> **What you should do**: Produce a verbatim copy of the data below that contains no pictures.

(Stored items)
.....
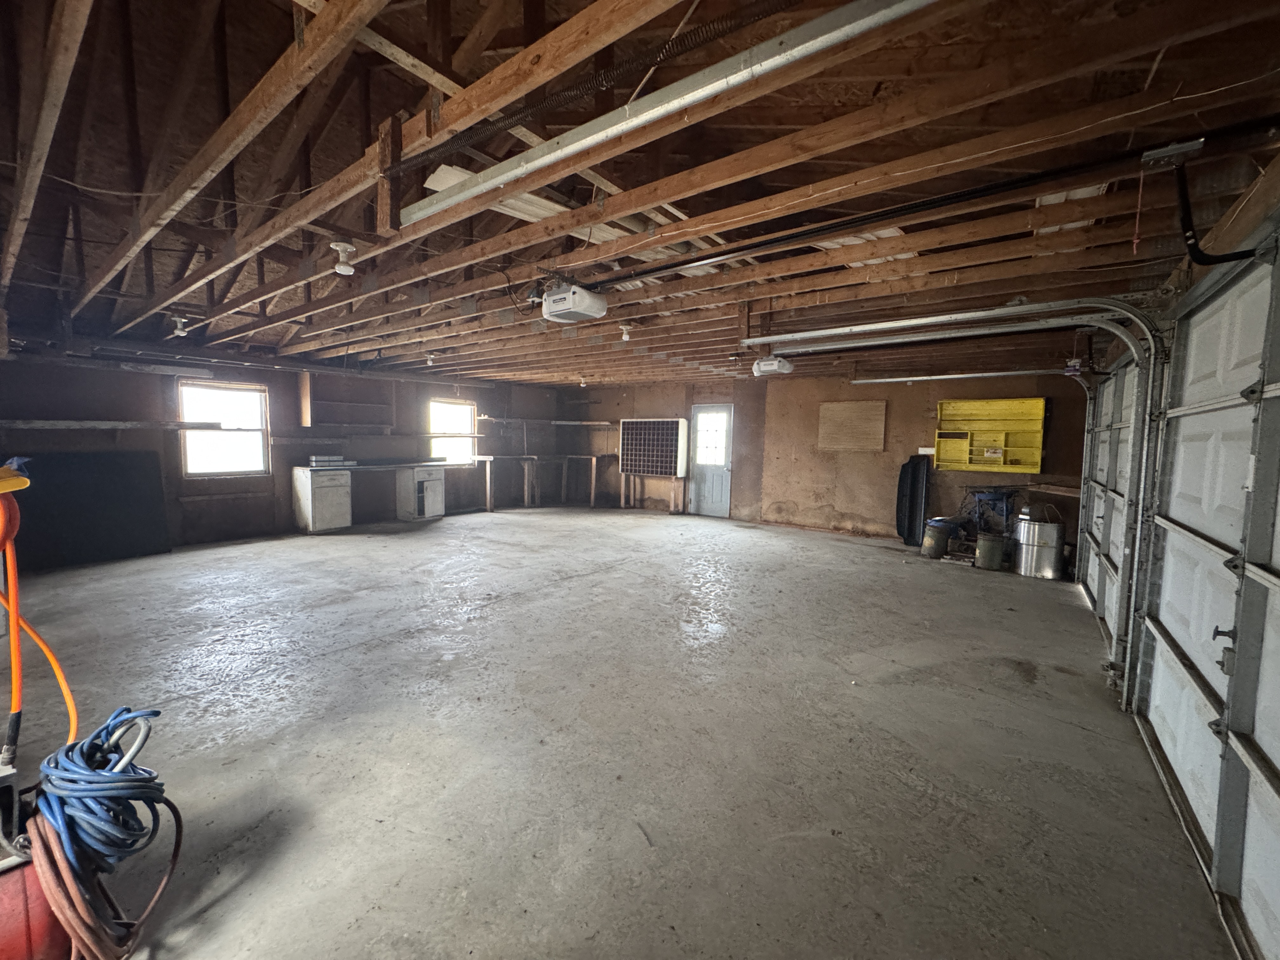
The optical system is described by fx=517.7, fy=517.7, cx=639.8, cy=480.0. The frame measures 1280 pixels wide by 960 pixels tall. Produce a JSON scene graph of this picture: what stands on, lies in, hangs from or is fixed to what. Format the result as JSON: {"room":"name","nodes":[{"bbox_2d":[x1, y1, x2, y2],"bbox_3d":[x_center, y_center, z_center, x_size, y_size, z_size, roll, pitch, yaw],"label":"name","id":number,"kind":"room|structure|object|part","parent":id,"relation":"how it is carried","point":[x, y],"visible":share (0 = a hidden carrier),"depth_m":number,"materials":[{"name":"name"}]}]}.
{"room":"garage","nodes":[
{"label":"garage","id":0,"kind":"room"},
{"bbox_2d":[0,348,571,562],"bbox_3d":[-4.510,-0.529,8.370,0.198,2.479,9.000,4,5,36],"label":"left wall","id":1,"kind":"structure","parent":0,"point":[168,380],"depth_m":7.23,"materials":[{"name":"wood"}]},
{"bbox_2d":[0,418,232,430],"bbox_3d":[-6.025,-0.618,5.814,0.349,0.081,1.936,4,5,36],"label":"wall shelf","id":2,"kind":"object","parent":1,"relation":"attached to","point":[41,423],"visible":0.99,"depth_m":5.73,"materials":[{"name":"wood"}]},
{"bbox_2d":[178,379,270,477],"bbox_3d":[-5.565,-0.655,6.926,0.124,1.251,0.977,4,5,36],"label":"window","id":3,"kind":"structure","parent":1,"relation":"in","point":[261,447],"depth_m":6.95,"materials":[{"name":"glass"}]},
{"bbox_2d":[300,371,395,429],"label":"wall shelf","id":4,"kind":"object","parent":1,"relation":"attached to","point":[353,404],"visible":0.96,"depth_m":7.81,"materials":[{"name":"brown wood"}]},
{"bbox_2d":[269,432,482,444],"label":"wall shelf","id":5,"kind":"object","parent":1,"relation":"attached to","point":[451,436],"visible":0.98,"depth_m":8.10,"materials":[{"name":"brown wood"}]},
{"bbox_2d":[427,397,478,466],"bbox_3d":[-3.545,-0.851,9.705,0.132,1.227,1.024,4,5,36],"label":"window","id":6,"kind":"structure","parent":1,"relation":"in","point":[467,418],"depth_m":9.77,"materials":[{"name":"white"}]},
{"bbox_2d":[473,415,617,426],"bbox_3d":[-1.866,-1.190,10.548,1.221,0.100,2.212,4,5,36],"label":"wall shelf","id":7,"kind":"object","parent":1,"relation":"attached to","point":[603,423],"visible":0.95,"depth_m":10.35,"materials":[{"name":"wood"}]},
{"bbox_2d":[0,504,1230,959],"bbox_3d":[-0.716,1.104,4.804,8.325,0.116,8.898,4,5,36],"label":"concrete floor","id":8,"kind":"structure","parent":0,"point":[605,582],"depth_m":2.44,"materials":[{"name":"grey concrete"}]},
{"bbox_2d":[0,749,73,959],"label":"air compressor","id":9,"kind":"object","parent":8,"relation":"on","point":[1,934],"visible":0.75,"depth_m":1.28,"materials":[{"name":"red metal"}]},
{"bbox_2d":[0,465,79,752],"bbox_3d":[-1.808,0.408,1.447,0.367,0.917,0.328,4,5,36],"label":"orange hose","id":10,"kind":"object","parent":9,"relation":"attached to","point":[14,670],"visible":0.98,"depth_m":1.48,"materials":[{"name":"orange plastic"}]},
{"bbox_2d":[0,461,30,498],"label":"yellow cap","id":11,"kind":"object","parent":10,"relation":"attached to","point":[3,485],"visible":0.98,"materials":[{"name":"yellow plastic"}]},
{"bbox_2d":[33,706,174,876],"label":"blue hose","id":12,"kind":"object","parent":9,"relation":"on","point":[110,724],"visible":0.89,"depth_m":1.35,"materials":[{"name":"blue plastic"}]},
{"bbox_2d":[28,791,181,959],"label":"hose","id":13,"kind":"object","parent":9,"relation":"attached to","point":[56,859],"visible":0.86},
{"bbox_2d":[11,449,171,568],"bbox_3d":[-6.071,0.304,5.665,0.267,1.152,1.307,4,5,36],"label":"black panel","id":14,"kind":"object","parent":8,"relation":"on","point":[160,501],"visible":0.88,"depth_m":5.66,"materials":[{"name":"black"}]},
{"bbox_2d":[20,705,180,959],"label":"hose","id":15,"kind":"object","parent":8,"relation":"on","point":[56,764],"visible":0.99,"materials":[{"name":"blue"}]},
{"bbox_2d":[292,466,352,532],"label":"base cabinet","id":16,"kind":"object","parent":8,"relation":"on","point":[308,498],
.....
> **Solved exercise**:
The optical system is described by fx=517.7, fy=517.7, cx=639.8, cy=480.0. The frame measures 1280 pixels wide by 960 pixels tall. Produce a JSON scene graph of this picture: what stands on, lies in, hangs from or is fixed to what. Format the result as JSON: {"room":"name","nodes":[{"bbox_2d":[x1, y1, x2, y2],"bbox_3d":[x_center, y_center, z_center, x_size, y_size, z_size, roll, pitch, yaw],"label":"name","id":number,"kind":"room|structure|object|part","parent":id,"relation":"how it is carried","point":[x, y],"visible":share (0 = a hidden carrier),"depth_m":number,"materials":[{"name":"name"}]}]}.
{"room":"garage","nodes":[
{"label":"garage","id":0,"kind":"room"},
{"bbox_2d":[0,348,571,562],"bbox_3d":[-4.510,-0.529,8.370,0.198,2.479,9.000,4,5,36],"label":"left wall","id":1,"kind":"structure","parent":0,"point":[168,380],"depth_m":7.23,"materials":[{"name":"wood"}]},
{"bbox_2d":[0,418,232,430],"bbox_3d":[-6.025,-0.618,5.814,0.349,0.081,1.936,4,5,36],"label":"wall shelf","id":2,"kind":"object","parent":1,"relation":"attached to","point":[41,423],"visible":0.99,"depth_m":5.73,"materials":[{"name":"wood"}]},
{"bbox_2d":[178,379,270,477],"bbox_3d":[-5.565,-0.655,6.926,0.124,1.251,0.977,4,5,36],"label":"window","id":3,"kind":"structure","parent":1,"relation":"in","point":[261,447],"depth_m":6.95,"materials":[{"name":"glass"}]},
{"bbox_2d":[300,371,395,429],"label":"wall shelf","id":4,"kind":"object","parent":1,"relation":"attached to","point":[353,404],"visible":0.96,"depth_m":7.81,"materials":[{"name":"brown wood"}]},
{"bbox_2d":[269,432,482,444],"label":"wall shelf","id":5,"kind":"object","parent":1,"relation":"attached to","point":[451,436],"visible":0.98,"depth_m":8.10,"materials":[{"name":"brown wood"}]},
{"bbox_2d":[427,397,478,466],"bbox_3d":[-3.545,-0.851,9.705,0.132,1.227,1.024,4,5,36],"label":"window","id":6,"kind":"structure","parent":1,"relation":"in","point":[467,418],"depth_m":9.77,"materials":[{"name":"white"}]},
{"bbox_2d":[473,415,617,426],"bbox_3d":[-1.866,-1.190,10.548,1.221,0.100,2.212,4,5,36],"label":"wall shelf","id":7,"kind":"object","parent":1,"relation":"attached to","point":[603,423],"visible":0.95,"depth_m":10.35,"materials":[{"name":"wood"}]},
{"bbox_2d":[0,504,1230,959],"bbox_3d":[-0.716,1.104,4.804,8.325,0.116,8.898,4,5,36],"label":"concrete floor","id":8,"kind":"structure","parent":0,"point":[605,582],"depth_m":2.44,"materials":[{"name":"grey concrete"}]},
{"bbox_2d":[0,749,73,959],"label":"air compressor","id":9,"kind":"object","parent":8,"relation":"on","point":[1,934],"visible":0.75,"depth_m":1.28,"materials":[{"name":"red metal"}]},
{"bbox_2d":[0,465,79,752],"bbox_3d":[-1.808,0.408,1.447,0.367,0.917,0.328,4,5,36],"label":"orange hose","id":10,"kind":"object","parent":9,"relation":"attached to","point":[14,670],"visible":0.98,"depth_m":1.48,"materials":[{"name":"orange plastic"}]},
{"bbox_2d":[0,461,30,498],"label":"yellow cap","id":11,"kind":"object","parent":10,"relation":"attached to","point":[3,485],"visible":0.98,"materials":[{"name":"yellow plastic"}]},
{"bbox_2d":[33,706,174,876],"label":"blue hose","id":12,"kind":"object","parent":9,"relation":"on","point":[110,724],"visible":0.89,"depth_m":1.35,"materials":[{"name":"blue plastic"}]},
{"bbox_2d":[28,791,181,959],"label":"hose","id":13,"kind":"object","parent":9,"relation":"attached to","point":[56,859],"visible":0.86},
{"bbox_2d":[11,449,171,568],"bbox_3d":[-6.071,0.304,5.665,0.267,1.152,1.307,4,5,36],"label":"black panel","id":14,"kind":"object","parent":8,"relation":"on","point":[160,501],"visible":0.88,"depth_m":5.66,"materials":[{"name":"black"}]},
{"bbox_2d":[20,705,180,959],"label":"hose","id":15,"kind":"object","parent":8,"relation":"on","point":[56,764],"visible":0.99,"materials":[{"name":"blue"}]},
{"bbox_2d":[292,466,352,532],"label":"base cabinet","id":16,"kind":"object","parent":8,"relation":"on","point":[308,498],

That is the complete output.